● **Exercise goal**
Give back the data below unchanged, line for line, leaving out the pictures.
Given information Block Start
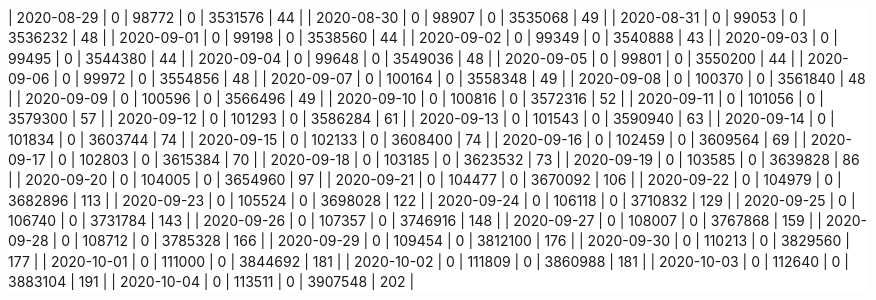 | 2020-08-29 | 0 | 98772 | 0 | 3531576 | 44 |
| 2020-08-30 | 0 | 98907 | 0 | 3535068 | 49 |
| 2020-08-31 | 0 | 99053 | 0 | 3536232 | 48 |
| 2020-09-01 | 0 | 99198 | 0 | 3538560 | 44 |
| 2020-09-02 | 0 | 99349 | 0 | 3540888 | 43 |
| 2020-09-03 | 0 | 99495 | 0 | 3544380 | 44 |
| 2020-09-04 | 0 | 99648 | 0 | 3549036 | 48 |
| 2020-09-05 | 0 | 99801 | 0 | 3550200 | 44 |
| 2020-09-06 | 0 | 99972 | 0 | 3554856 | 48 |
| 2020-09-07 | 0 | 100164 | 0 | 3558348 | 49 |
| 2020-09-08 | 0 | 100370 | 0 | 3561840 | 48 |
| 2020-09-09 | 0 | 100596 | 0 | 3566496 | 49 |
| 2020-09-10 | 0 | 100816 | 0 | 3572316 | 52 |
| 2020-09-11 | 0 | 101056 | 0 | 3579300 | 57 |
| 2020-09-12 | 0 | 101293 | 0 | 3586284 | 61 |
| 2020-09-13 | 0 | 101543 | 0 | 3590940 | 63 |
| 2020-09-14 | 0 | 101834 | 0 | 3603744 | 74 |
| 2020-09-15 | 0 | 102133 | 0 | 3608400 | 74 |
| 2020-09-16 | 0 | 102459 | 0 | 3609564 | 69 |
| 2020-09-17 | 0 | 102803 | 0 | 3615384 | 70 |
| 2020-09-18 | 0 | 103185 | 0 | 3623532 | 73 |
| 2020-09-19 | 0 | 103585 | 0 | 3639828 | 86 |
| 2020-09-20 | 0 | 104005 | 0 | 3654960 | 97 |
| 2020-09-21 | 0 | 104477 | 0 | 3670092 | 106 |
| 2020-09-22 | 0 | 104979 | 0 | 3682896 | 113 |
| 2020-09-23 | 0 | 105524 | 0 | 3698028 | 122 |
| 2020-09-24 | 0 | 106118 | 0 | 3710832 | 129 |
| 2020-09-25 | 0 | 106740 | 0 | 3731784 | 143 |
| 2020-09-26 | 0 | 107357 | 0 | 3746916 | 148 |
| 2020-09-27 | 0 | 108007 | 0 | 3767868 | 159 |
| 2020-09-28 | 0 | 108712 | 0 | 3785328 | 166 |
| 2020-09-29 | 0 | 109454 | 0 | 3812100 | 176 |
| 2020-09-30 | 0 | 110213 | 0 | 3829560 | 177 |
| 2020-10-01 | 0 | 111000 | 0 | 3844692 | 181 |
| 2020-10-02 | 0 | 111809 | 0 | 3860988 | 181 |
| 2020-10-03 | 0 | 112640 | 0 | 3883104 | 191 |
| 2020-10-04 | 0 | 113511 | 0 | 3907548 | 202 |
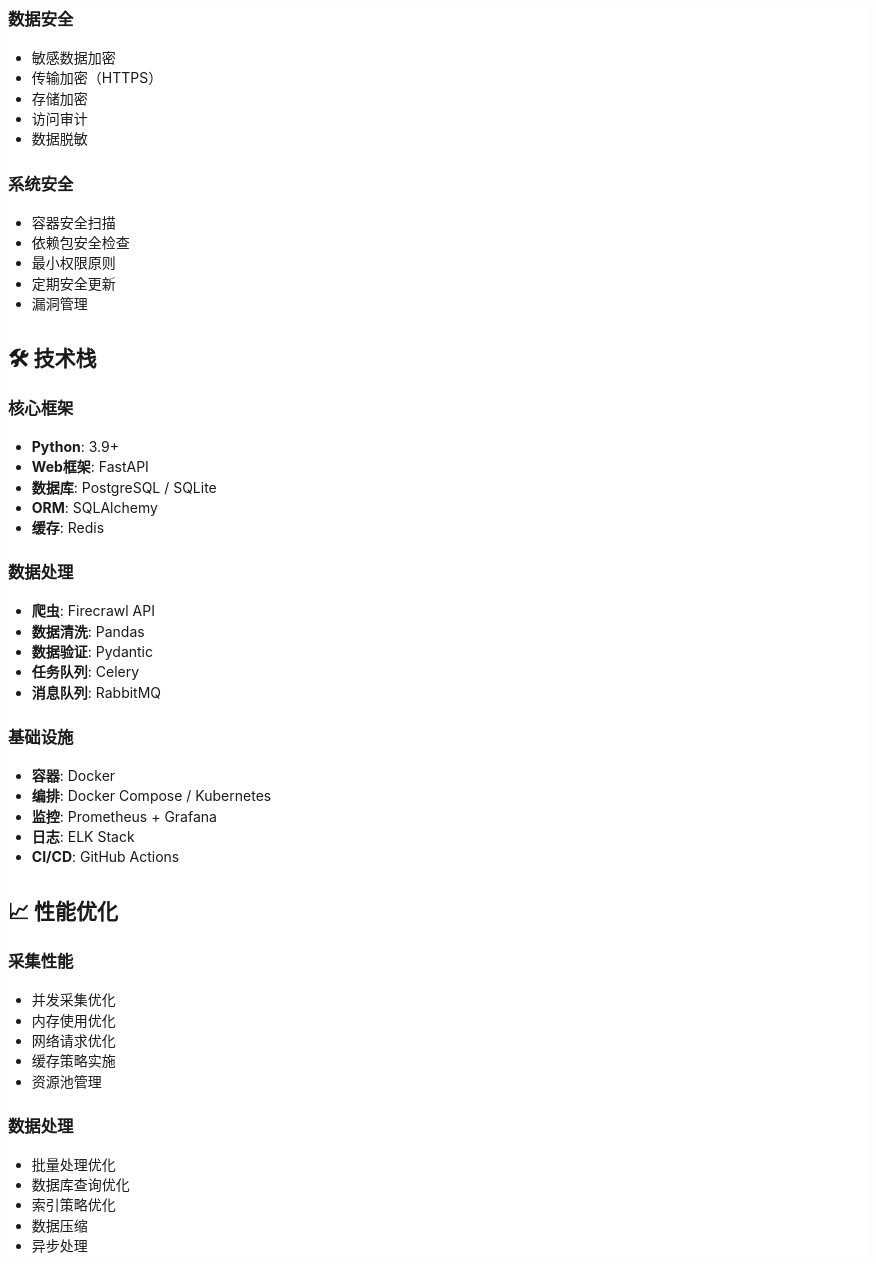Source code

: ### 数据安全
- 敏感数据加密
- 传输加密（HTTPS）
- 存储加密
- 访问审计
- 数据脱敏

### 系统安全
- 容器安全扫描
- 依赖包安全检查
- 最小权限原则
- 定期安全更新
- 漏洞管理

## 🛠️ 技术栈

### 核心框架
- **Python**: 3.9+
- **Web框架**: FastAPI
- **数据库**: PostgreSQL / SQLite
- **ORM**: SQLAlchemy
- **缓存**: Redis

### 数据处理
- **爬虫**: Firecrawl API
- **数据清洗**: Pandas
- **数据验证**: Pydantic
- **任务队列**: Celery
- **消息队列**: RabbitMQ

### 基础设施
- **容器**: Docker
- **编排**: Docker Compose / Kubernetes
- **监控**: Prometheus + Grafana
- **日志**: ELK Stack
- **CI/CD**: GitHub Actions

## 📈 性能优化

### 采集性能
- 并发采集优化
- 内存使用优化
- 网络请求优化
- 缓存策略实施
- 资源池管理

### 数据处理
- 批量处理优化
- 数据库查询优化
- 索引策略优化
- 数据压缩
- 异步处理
Given information Block End
● **Solution for this problem**
 | 2020-08-29 | 0 | 98772 | 0 | 3531576 | 44 |
| 2020-08-30 | 0 | 98907 | 0 | 3535068 | 49 |
| 2020-08-31 | 0 | 99053 | 0 | 3536232 | 48 |
| 2020-09-01 | 0 | 99198 | 0 | 3538560 | 44 |
| 2020-09-02 | 0 | 99349 | 0 | 3540888 | 43 |
| 2020-09-03 | 0 | 99495 | 0 | 3544380 | 44 |
| 2020-09-04 | 0 | 99648 | 0 | 3549036 | 48 |
| 2020-09-05 | 0 | 99801 | 0 | 3550200 | 44 |
| 2020-09-06 | 0 | 99972 | 0 | 3554856 | 48 |
| 2020-09-07 | 0 | 100164 | 0 | 3558348 | 49 |
| 2020-09-08 | 0 | 100370 | 0 | 3561840 | 48 |
| 2020-09-09 | 0 | 100596 | 0 | 3566496 | 49 |
| 2020-09-10 | 0 | 100816 | 0 | 3572316 | 52 |
| 2020-09-11 | 0 | 101056 | 0 | 3579300 | 57 |
| 2020-09-12 | 0 | 101293 | 0 | 3586284 | 61 |
| 2020-09-13 | 0 | 101543 | 0 | 3590940 | 63 |
| 2020-09-14 | 0 | 101834 | 0 | 3603744 | 74 |
| 2020-09-15 | 0 | 102133 | 0 | 3608400 | 74 |
| 2020-09-16 | 0 | 102459 | 0 | 3609564 | 69 |
| 2020-09-17 | 0 | 102803 | 0 | 3615384 | 70 |
| 2020-09-18 | 0 | 103185 | 0 | 3623532 | 73 |
| 2020-09-19 | 0 | 103585 | 0 | 3639828 | 86 |
| 2020-09-20 | 0 | 104005 | 0 | 3654960 | 97 |
| 2020-09-21 | 0 | 104477 | 0 | 3670092 | 106 |
| 2020-09-22 | 0 | 104979 | 0 | 3682896 | 113 |
| 2020-09-23 | 0 | 105524 | 0 | 3698028 | 122 |
| 2020-09-24 | 0 | 106118 | 0 | 3710832 | 129 |
| 2020-09-25 | 0 | 106740 | 0 | 3731784 | 143 |
| 2020-09-26 | 0 | 107357 | 0 | 3746916 | 148 |
| 2020-09-27 | 0 | 108007 | 0 | 3767868 | 159 |
| 2020-09-28 | 0 | 108712 | 0 | 3785328 | 166 |
| 2020-09-29 | 0 | 109454 | 0 | 3812100 | 176 |
| 2020-09-30 | 0 | 110213 | 0 | 3829560 | 177 |
| 2020-10-01 | 0 | 111000 | 0 | 3844692 | 181 |
| 2020-10-02 | 0 | 111809 | 0 | 3860988 | 181 |
| 2020-10-03 | 0 | 112640 | 0 | 3883104 | 191 |
| 2020-10-04 | 0 | 113511 | 0 | 3907548 | 202 |
Source code

: ### 数据安全
- 敏感数据加密
- 传输加密（HTTPS）
- 存储加密
- 访问审计
- 数据脱敏

### 系统安全
- 容器安全扫描
- 依赖包安全检查
- 最小权限原则
- 定期安全更新
- 漏洞管理

## 🛠️ 技术栈

### 核心框架
- **Python**: 3.9+
- **Web框架**: FastAPI
- **数据库**: PostgreSQL / SQLite
- **ORM**: SQLAlchemy
- **缓存**: Redis

### 数据处理
- **爬虫**: Firecrawl API
- **数据清洗**: Pandas
- **数据验证**: Pydantic
- **任务队列**: Celery
- **消息队列**: RabbitMQ

### 基础设施
- **容器**: Docker
- **编排**: Docker Compose / Kubernetes
- **监控**: Prometheus + Grafana
- **日志**: ELK Stack
- **CI/CD**: GitHub Actions

## 📈 性能优化

### 采集性能
- 并发采集优化
- 内存使用优化
- 网络请求优化
- 缓存策略实施
- 资源池管理

### 数据处理
- 批量处理优化
- 数据库查询优化
- 索引策略优化
- 数据压缩
- 异步处理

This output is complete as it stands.